Ambos devolveram ao humano aquilo que o determinismo queria retirar: complexidade, simbolização, criatividade. Em resumo: sua própria humanidade.
Mas há uma outra provocação que hoje se impõe com força: o quanto o determlinismo nos ajuda a pensar a relação do ser humano com o mundo de IA e robótica? Se acreditarmos que o ser humano é apenas um conjunto de reações neurológicas e comportamentos previsíveis, então máquinas suficientemente sofisticadas podem não só imitar, mas substituir aspectos centrais da experiência humana. Por outro lado, se reconhecemos que há no humano algo que escapa — capacidade simbólica, criação de sentido, liberdade interpretativa, afetos e emoções — então compreender os limites do determinismo é essencial para diferenciar o que pode ser automatizado daquilo que constitui a nossa singularidade mais profunda.
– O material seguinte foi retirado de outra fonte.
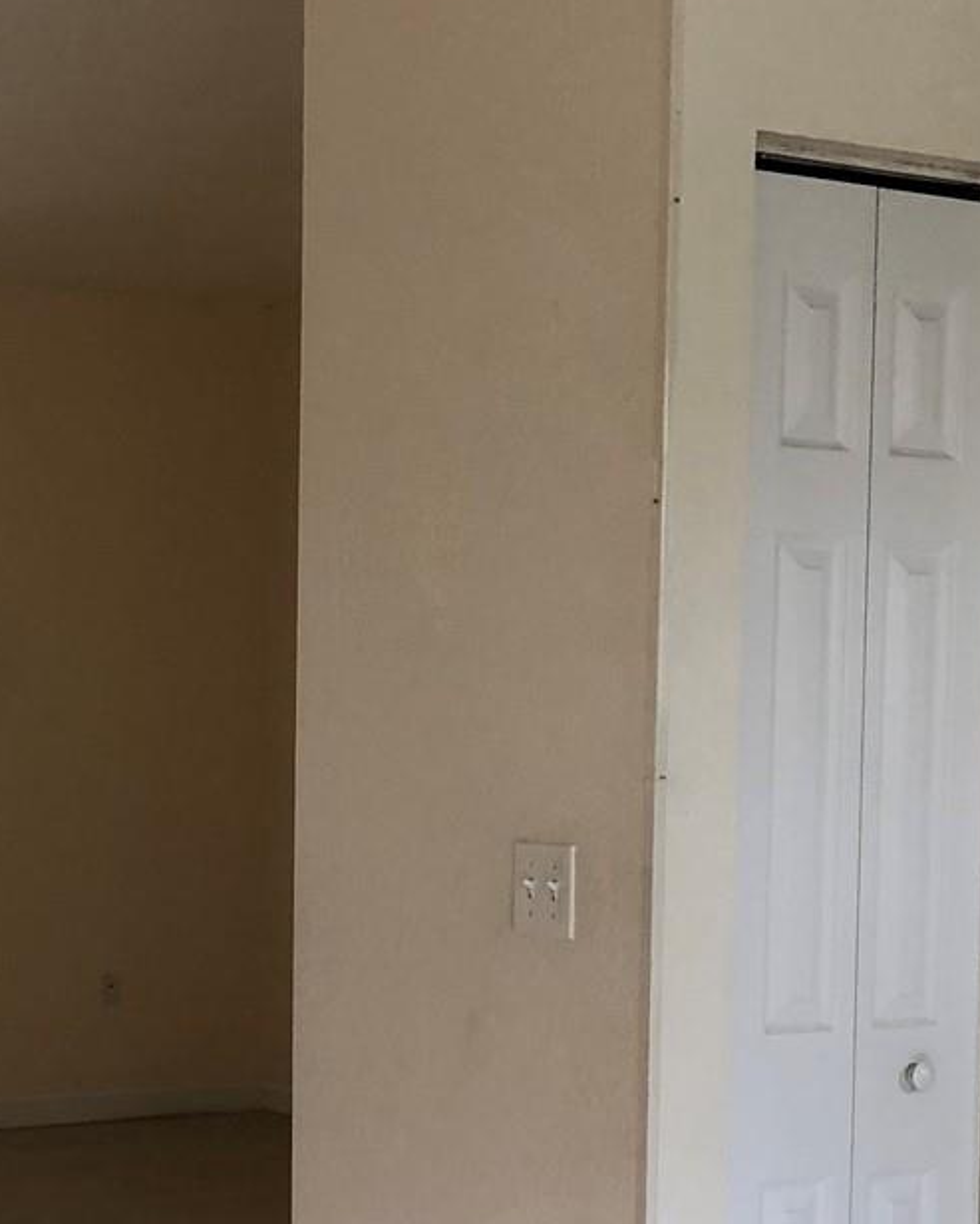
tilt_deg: -4.7
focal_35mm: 71
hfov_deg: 21.1
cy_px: 906
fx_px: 2573
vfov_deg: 26.4
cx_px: 113
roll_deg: -0.3
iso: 40
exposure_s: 1/24
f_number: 1.8
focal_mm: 4
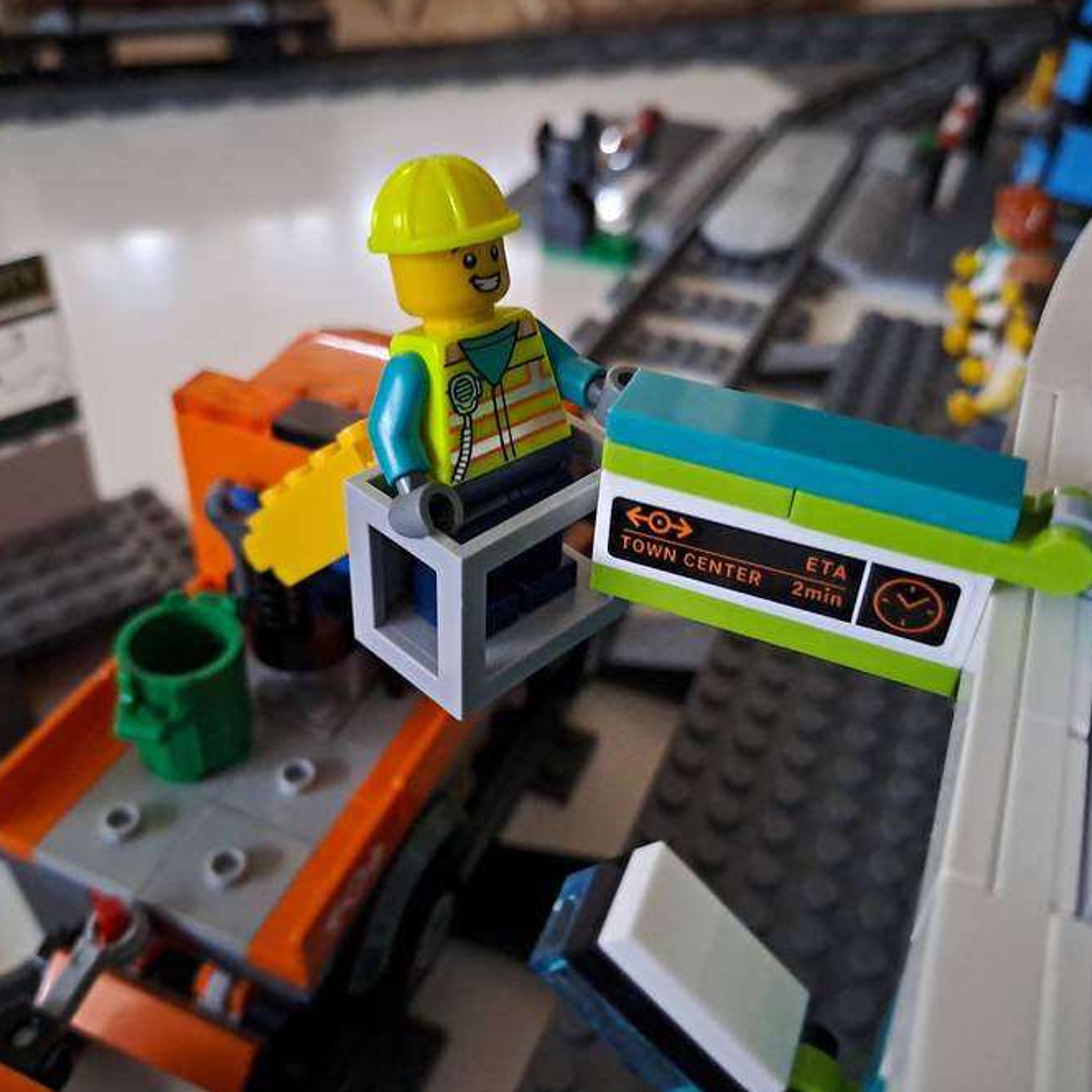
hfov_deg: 54.0
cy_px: 539
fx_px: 1071
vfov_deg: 54.0
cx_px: 514
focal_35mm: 30
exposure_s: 1/20
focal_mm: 4.65
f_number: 1.8
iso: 500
No fim das contas, pensar determinismo é pensar aquilo que nos faz humanos. Entre as forças que nos moldam e as possibilidades que criamos, existe um espaço de liberdade e imaginação. E é justamente esse espaço que precisamos proteger enquanto o futuro da IA avança — porque é nele que mora tudo aquilo que nenhuma máquina, por mais sofisticada, será capaz de substituir.